VOX y Patriotas han logrado que la Unión Europea facilite las expulsiones de inmigrantes ilegales. El acuerdo alcanzado sobre el nuevo Reglamento Europeo de Retorno incorpora los centros de retorno fuera de la Unión Europea, más facilidades para ejecutar expulsiones y evitar bloqueos burocráticos (pone fin a los retrasos judiciales), mayores obligaciones para quienes reciben una orden de retorno, más herramientas para los Estados miembros frente a la inmigración ilegal y más presión sobre los países que se niegan a readmitir a sus nacionales.
«Tras años de políticas migratorias impulsadas por populares y socialistas, las instituciones europeas empiezan a asumir medidas que hasta hace poco rechazaban. La creciente influencia de Patriotas está contribuyendo a cambiar el debate migratorio en Bruselas y a romper consensos que parecían intocables», ha aseverado la formación.
«Estamos recuperando el control sobre las deportaciones. Desde aquí, desde Bruselas, celebramos el acuerdo, ahora mismo, cerrado, sobre el nuevo Reglamento de Retorno, un pacto moldeado por la presión negociadora de los patriotas. Durante años los ciudadanos han exigido que los inmigrantes ilegales sean devueltos. Sin embargo, hoy en día, sólo el 20% de los solicitantes de asilo rechazados abandonan realmente la Unión Europea», ha aseverado el jefe de la delegación de VOX, Jorge Buxadé.

◆ ◆ ◆ ◆ ◆ ◆ ◆

> **PREGUNTAS DE ESTUDIO**
a) ¿Cómo quedaría, en forma de lista y conservando sus datos principales, el párrafo del texto que empieza «VOX y Patriotas han logrado»?
b) ¿Qué formaciones o grupos políticos se mencionan en el texto?
Las filas no tienen ningún papel en esta parte.

◆ ◆ ◆ ◆ ◆ ◆ ◆

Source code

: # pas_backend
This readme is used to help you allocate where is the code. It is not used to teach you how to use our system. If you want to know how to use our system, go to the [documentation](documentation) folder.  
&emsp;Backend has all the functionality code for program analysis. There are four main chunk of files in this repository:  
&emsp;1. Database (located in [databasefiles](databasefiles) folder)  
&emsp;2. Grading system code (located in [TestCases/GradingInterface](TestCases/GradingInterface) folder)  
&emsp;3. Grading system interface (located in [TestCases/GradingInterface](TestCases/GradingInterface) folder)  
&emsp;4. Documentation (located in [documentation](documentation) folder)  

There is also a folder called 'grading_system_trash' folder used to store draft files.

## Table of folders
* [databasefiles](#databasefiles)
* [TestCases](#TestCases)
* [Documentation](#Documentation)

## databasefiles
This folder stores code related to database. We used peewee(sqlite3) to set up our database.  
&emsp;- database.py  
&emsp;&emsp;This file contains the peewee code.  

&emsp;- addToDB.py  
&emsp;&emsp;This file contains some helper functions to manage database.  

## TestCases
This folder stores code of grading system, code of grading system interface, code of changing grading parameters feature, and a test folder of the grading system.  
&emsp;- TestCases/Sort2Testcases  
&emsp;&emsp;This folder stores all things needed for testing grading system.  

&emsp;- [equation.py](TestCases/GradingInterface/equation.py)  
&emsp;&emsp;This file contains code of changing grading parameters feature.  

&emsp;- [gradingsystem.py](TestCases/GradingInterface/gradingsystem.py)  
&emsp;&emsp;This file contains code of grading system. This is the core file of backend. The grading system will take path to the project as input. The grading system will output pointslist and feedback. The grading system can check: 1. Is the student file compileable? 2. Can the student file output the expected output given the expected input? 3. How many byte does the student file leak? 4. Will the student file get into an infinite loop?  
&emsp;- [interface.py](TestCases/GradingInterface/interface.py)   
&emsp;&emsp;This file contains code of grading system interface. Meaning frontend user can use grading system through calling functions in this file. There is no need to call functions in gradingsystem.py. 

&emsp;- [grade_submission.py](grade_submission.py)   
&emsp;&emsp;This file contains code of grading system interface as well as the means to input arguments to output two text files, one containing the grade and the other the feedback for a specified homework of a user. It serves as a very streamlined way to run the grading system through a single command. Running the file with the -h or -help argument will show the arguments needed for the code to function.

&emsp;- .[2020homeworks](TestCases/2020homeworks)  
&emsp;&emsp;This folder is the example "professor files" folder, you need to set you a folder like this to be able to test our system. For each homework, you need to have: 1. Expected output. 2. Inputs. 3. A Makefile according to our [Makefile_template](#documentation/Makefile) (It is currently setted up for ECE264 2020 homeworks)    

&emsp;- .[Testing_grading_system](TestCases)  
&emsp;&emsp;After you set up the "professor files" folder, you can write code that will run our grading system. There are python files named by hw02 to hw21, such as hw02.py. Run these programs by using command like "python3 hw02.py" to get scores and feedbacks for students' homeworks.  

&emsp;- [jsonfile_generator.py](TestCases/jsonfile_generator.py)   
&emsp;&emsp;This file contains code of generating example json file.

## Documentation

◆ ◆ ◆ ◆ ◆ ◆ ◆

> **SOLUCIONES POR TAREA**
a)
VOX y Patriotas han conseguido que la Unión Europea facilite las expulsiones de inmigrantes ilegales. El acuerdo sobre el nuevo Reglamento Europeo de Retorno incluye:
- centros de retorno fuera de la Unión Europea;
- más facilidades para ejecutar expulsiones y evitar bloqueos burocráticos, poniendo fin a los retrasos judiciales;
- mayores obligaciones para quienes reciben una orden de retorno;
- más herramientas para los Estados miembros frente a la inmigración ilegal;
- más presión sobre los países que se niegan a readmitir a sus nacionales.

b) VOX, Patriotas, populares y socialistas.